◆ Data supplied
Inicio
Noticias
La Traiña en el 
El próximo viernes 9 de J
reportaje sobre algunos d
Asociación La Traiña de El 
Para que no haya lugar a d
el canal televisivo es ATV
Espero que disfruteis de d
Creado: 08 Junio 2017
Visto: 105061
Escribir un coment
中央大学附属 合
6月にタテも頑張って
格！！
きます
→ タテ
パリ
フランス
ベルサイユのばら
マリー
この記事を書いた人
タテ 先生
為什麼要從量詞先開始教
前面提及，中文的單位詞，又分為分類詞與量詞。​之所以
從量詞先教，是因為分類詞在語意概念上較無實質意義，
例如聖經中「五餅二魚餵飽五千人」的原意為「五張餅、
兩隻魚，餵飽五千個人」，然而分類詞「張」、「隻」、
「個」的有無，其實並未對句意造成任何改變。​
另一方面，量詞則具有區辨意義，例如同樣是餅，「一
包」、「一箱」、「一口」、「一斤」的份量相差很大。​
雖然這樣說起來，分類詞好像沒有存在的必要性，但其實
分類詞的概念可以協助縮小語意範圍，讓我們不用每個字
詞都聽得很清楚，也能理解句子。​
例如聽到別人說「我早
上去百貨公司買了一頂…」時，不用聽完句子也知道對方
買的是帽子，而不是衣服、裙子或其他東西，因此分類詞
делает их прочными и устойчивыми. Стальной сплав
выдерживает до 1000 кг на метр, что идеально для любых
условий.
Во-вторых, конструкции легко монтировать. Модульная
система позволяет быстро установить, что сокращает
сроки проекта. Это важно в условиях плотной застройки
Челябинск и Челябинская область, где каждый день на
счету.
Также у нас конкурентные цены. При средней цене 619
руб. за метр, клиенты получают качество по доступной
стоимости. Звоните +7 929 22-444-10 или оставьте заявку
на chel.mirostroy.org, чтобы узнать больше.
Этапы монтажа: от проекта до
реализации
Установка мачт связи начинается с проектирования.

---

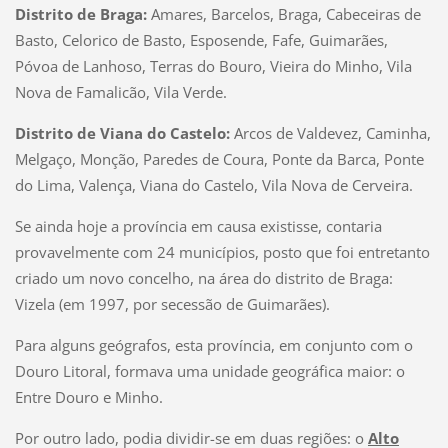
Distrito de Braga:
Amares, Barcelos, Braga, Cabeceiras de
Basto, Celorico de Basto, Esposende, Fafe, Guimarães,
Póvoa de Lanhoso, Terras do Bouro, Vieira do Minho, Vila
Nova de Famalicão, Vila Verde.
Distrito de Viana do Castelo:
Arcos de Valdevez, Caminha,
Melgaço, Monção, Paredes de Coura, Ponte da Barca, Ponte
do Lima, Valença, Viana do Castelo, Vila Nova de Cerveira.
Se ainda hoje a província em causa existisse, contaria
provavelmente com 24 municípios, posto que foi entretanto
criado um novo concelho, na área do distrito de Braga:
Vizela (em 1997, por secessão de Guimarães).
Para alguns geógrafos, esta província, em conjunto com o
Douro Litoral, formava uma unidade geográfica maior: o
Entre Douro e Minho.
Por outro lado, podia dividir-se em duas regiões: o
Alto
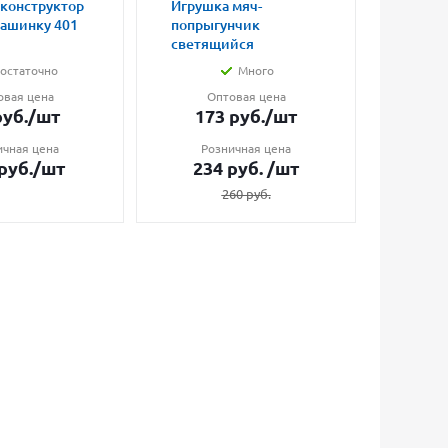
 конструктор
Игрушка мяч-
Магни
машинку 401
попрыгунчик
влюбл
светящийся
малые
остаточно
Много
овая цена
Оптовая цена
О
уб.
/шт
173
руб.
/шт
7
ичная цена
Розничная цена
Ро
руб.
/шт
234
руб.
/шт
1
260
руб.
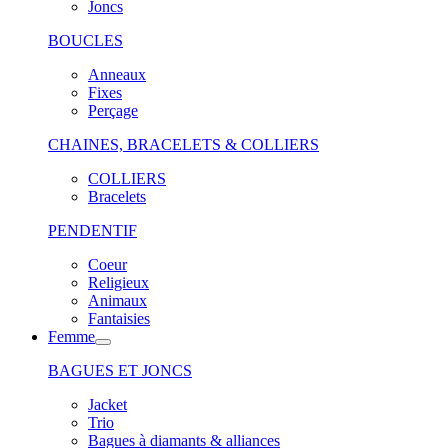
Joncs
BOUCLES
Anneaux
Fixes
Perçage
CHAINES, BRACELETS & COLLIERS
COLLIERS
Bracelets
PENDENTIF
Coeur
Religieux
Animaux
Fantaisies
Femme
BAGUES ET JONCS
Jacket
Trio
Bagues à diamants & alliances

◆ Assignment
The lines that mention the word "Viana" should be pulled from the records above.

◆ Answer
Distrito de Viana do Castelo:
do Lima, Valença, Viana do Castelo, Vila Nova de Cerveira.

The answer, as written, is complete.